### Short exercise:
Keep writing the capacity-planning text on memory counters and disk storage, starting right after its last sentence.

### Selected text:
[BEGIN]
The Pool Paged Resident Bytes is the size, in bytes, of the nonpaged pool, an area of system memory used by the operating system for objects that can never be written to disk, but must remain in physical memory as long as they are allocated.
A ratio of Pool Paged Bytes to Pool Paged Resident Bytes can be calculated by:
Memory\Pool Paged Bytes ÷ Memory\Pool Paged Resident Bytes
This ratio can be used as a memory contention index to help in planning capacity. As this approaches zero, additional memory needs to be added to the system to allow both the Nonpaged pool and Page pool to grow.
The size returned by the Pool Paged Resident Bytes can be used for planning additional TCP connections. Status information for each TCP connection is stored in the Nonpaged pool. By adding memory, additional space can be allocated to the Nonpaged pool to handle additional TCP connections.
The Transition Faults counter returns the number of soft or transition faults during the sampling interval. Transition faults occur when a trimmed page on the Standby list is re-referenced. The page is then returned to the working set. It is important to note that the page was never saved to disk.
An upward trend is an indicator that there may be a developing memory shortage. High rates of transition faults on their own do not indicate a performance problem. However, if the Available Megabytes is at or near its minimum threshold value, usually 10 percent, then it indicates that the operating system has to work to maintain a pool of available pages.
The Committed Bytes measures the amount of committed virtual memory. Committed memory is allocated memory that the system must reserve space for either in physical RAM or on the paging file so that this memory can be addressed by threads running in the associated process.
A memory contention index called the Committed Bytes:RAM can be calculated to aid in capacity planning and performance. When the ratio is greater than 1, virtual memory exceeds the size of RAM and some memory management will be necessary. As the Committed Bytes:RAM ratio grows above 1.5, paging to disk will usually increase up to a limit imposed by the bandwidth of the paging disks. Memory should be added when the ratio exceeds 1.5. The Committed Bytes:RAM is calculated by:
Memory\Committed Bytes ÷ System RAM in Bytes
The Working Set counter shows the amount of memory allocated to a given process that can be addressed without causing a page fault to occur. To see how much RAM is allocated overall across all process address spaces, use the _Total instance of Working Set. Watch for upward trends for important applications.
Some server applications, such as IIS, Exchange Server, and SQL Server, manage their own process working sets. To measure their working sets, application-specific counters need to be used.
Disk Storage Requirements
The process of planning for storage requirements is divided into capacity requirements and disk performance. Although a total capacity requirement can be determined, the performance requirements, as well as fault tolerance requirements, of the system will have an impact on the implementation of the storage subsystem. For example, a single drive could provide enough storage space, but the performance of that single disk may not meet the performance needs of the system.
Due to this, both capacity and performance requirements need to be met, which may alter the decision around the size, speed, and configuration of the drives in the storage subsystem.
Disk Space Capacity
The amount of storage capacity required can be calculated based on OS requirements as well as any application-specific data that needs to be stored on the system.
Disk performance is typically expressed as a value of the total number of I/O operations that occur per second (IOPS), measured over some period of time during peak usage.
[END]
### Stored rows:
[BEGIN]
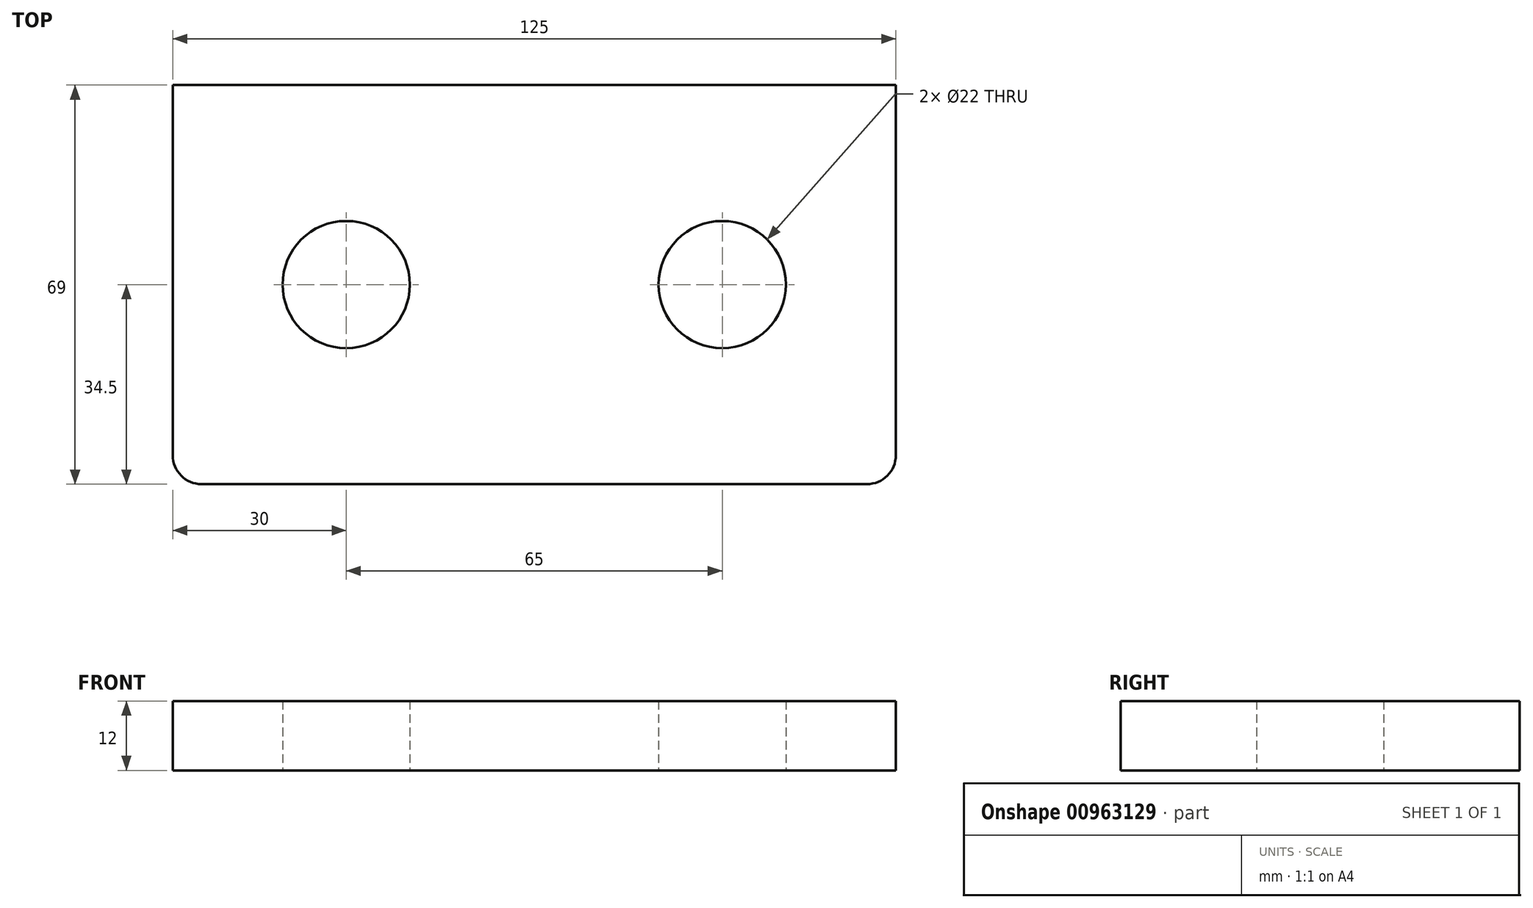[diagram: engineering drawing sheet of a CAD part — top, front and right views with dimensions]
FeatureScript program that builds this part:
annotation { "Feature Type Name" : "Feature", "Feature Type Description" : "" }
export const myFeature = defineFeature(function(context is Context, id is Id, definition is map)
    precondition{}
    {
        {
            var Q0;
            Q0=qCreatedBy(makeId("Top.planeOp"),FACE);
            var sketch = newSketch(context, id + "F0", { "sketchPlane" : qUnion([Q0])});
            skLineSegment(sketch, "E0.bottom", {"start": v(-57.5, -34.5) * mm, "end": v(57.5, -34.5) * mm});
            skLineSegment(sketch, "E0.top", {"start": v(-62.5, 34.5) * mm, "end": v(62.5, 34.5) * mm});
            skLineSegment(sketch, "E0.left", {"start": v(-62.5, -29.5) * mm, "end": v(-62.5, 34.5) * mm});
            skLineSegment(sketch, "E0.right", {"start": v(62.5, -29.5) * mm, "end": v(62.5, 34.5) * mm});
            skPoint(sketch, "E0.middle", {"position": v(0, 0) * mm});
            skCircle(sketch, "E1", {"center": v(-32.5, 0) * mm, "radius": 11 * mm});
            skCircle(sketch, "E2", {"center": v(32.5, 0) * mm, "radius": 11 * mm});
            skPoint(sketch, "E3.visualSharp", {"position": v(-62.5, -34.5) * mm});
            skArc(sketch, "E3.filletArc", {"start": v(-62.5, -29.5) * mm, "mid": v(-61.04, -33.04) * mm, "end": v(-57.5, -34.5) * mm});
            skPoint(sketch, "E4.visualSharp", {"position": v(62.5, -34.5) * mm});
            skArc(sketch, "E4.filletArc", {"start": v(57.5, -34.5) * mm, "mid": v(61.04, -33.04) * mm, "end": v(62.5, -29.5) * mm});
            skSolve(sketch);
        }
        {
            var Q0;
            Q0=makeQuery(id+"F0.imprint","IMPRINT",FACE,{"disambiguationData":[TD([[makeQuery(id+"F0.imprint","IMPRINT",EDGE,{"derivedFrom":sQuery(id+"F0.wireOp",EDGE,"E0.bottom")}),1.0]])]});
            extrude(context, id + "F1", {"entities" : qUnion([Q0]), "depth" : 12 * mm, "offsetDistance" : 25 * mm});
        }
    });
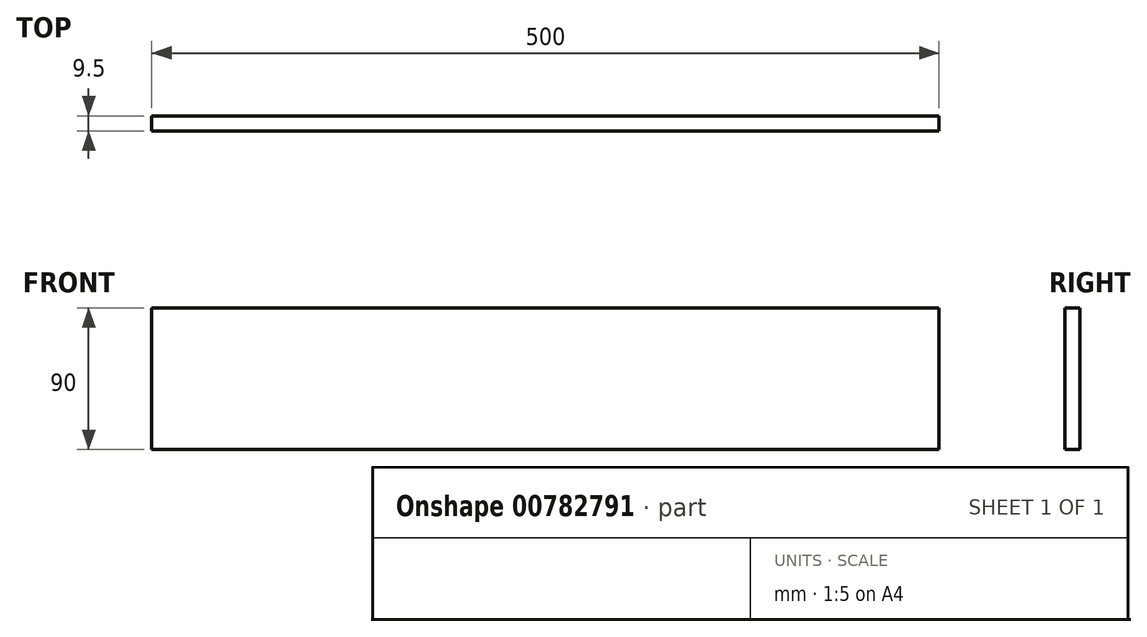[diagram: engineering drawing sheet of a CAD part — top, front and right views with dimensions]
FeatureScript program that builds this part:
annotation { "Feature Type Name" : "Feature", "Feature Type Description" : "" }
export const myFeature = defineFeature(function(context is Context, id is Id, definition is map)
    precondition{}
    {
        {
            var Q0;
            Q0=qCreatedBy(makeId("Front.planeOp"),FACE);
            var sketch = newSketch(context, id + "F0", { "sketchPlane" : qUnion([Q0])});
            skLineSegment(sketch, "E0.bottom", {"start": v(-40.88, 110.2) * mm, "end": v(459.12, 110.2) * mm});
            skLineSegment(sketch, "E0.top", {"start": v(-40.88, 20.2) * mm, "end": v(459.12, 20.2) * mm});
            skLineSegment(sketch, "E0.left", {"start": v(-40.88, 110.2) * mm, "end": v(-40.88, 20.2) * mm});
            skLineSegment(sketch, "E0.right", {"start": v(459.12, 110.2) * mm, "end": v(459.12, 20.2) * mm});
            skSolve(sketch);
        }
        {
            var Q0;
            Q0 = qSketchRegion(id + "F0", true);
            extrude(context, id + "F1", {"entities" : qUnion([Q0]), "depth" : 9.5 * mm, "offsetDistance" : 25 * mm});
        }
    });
[END]
[BEGIN]
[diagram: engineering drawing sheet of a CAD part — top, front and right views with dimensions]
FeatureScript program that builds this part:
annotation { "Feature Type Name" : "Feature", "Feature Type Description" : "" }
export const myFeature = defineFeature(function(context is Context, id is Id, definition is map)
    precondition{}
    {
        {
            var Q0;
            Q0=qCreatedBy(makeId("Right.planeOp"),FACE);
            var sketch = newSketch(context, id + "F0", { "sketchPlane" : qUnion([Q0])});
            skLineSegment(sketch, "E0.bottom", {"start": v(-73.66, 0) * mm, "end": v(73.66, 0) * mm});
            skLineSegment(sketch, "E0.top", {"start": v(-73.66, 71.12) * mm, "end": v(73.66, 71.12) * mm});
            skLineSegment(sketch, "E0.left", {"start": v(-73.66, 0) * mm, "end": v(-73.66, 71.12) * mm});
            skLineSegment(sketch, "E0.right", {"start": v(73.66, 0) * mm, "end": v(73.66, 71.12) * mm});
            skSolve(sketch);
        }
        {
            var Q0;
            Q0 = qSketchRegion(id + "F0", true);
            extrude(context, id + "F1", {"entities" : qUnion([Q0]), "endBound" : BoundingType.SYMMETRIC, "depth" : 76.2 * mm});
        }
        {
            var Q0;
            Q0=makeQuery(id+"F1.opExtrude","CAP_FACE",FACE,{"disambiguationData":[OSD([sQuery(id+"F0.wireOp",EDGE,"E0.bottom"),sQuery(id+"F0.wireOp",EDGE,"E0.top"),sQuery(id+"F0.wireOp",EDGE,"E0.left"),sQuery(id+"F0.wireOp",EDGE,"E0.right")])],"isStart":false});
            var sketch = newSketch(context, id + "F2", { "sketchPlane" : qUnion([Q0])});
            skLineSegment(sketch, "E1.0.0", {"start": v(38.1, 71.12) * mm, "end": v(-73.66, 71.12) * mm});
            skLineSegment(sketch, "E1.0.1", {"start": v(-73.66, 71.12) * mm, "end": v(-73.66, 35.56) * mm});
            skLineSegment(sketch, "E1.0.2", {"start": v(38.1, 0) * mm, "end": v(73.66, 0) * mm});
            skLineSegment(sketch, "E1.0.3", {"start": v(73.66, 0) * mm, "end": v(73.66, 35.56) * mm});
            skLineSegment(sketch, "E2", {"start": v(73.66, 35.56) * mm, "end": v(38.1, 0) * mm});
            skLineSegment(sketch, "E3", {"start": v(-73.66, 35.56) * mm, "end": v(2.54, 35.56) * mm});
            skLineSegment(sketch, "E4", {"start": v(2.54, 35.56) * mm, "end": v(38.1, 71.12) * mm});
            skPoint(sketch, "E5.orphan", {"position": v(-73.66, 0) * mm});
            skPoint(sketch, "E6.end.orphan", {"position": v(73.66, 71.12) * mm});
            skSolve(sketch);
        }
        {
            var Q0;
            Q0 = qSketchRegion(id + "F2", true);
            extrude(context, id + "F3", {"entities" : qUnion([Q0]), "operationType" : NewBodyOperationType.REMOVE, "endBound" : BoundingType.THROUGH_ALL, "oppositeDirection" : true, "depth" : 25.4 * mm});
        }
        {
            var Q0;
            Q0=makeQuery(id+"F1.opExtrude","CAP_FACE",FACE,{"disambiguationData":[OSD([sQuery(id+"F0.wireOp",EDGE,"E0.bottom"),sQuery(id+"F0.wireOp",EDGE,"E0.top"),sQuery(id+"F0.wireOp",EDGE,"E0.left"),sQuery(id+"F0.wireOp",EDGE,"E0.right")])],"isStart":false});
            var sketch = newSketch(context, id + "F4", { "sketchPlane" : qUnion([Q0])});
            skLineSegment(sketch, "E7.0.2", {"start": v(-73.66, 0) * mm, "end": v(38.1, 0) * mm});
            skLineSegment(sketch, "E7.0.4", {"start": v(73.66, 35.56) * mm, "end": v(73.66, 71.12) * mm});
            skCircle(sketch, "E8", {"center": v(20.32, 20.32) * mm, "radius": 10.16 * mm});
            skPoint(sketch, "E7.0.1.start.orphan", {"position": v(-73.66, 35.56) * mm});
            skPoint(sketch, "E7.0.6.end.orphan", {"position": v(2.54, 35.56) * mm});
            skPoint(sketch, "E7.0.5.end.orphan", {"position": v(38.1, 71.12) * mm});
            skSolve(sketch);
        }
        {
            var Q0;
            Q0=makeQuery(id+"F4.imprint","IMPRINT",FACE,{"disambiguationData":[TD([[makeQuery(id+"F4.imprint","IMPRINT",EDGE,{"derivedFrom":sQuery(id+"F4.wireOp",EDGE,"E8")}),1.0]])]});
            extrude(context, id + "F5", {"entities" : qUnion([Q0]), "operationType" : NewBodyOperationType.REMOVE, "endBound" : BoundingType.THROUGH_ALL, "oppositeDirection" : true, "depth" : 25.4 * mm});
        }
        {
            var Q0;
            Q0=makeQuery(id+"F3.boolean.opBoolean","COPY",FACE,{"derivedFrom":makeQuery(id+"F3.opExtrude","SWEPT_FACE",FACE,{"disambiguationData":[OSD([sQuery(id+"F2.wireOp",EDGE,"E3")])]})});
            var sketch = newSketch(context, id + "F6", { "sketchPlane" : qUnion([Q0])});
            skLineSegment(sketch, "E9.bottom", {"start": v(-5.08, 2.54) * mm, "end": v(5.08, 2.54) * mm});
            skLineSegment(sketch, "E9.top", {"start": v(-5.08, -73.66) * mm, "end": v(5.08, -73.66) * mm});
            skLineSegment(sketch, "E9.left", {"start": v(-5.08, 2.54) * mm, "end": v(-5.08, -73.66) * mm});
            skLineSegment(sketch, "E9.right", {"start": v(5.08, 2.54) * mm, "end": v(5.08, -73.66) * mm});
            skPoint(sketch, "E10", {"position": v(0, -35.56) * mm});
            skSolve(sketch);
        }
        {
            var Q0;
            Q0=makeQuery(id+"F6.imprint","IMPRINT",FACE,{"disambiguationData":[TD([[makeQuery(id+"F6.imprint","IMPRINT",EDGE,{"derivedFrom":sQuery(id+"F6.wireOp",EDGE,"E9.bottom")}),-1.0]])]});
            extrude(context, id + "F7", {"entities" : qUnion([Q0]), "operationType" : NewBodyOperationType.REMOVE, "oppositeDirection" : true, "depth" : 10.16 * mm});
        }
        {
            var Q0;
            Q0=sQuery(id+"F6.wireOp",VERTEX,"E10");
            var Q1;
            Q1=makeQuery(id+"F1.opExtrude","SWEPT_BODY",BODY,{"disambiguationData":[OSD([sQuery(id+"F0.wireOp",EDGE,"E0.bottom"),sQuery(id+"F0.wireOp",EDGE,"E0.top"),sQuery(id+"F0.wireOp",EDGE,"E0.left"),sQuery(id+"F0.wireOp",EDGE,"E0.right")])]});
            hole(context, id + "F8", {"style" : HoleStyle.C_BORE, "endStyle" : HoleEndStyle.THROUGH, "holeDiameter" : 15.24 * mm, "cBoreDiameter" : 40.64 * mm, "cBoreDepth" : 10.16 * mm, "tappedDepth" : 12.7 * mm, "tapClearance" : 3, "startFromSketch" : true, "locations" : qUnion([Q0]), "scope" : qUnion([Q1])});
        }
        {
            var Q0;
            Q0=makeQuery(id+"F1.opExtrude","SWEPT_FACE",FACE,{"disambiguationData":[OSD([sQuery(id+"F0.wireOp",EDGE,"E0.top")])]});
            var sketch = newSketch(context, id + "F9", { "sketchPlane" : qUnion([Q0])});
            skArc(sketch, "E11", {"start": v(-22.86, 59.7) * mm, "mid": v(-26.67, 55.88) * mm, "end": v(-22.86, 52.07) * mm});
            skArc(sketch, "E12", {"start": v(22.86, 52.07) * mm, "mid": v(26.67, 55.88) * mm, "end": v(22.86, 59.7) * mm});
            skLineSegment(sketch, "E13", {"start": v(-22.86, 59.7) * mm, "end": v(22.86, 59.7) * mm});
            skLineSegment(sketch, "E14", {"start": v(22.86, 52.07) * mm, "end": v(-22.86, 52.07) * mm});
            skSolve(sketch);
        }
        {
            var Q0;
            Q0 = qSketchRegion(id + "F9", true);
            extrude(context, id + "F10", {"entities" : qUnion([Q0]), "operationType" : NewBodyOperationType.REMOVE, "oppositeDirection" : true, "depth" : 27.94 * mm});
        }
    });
[END]
### Output for this exercise:
To determine the number of disks needed to meet a system’s IOPS requirement, the IOPS of a given drive needs to be determined. To further complicate matters, IOPS are very dependent upon the access pattern. For example, a drive will typically have a higher IOPS rating for sequential reads than it will for random writes. For this reason, it is normal to calculate a “worst case” IOPS measurement based on short random input/output operations.
To calculate the IOPS of a drive, information about the drive needs to be collected. The following table lists the information required that normally can be found in the manufacturer’s datasheet about the drive.
Table D3. Information Required for Calculating IOPS
The first step to calculating the IOPS is to determine the Average Seek Time in milliseconds that the drive is capable of doing. There is an assumption that there will be a 50/50 mix of read and write operations. If the ratio of read and write operations is modified, then the Average Seek Time will need to be adjusted. For example, if a drive has an Average Read of 4.7 ms and an Average Write of 5.3 ms, the Average Seek Time for this drive will be 5.0 ms:
5.0ms = (4.7ms + 5.3ms) ÷ 2
Next, the IO Latency needs to be calculated. This is calculated by adding the Average Seek Time to the Average Latency. The following table lists the Average Latency of common spindle speeds of drives on the market today.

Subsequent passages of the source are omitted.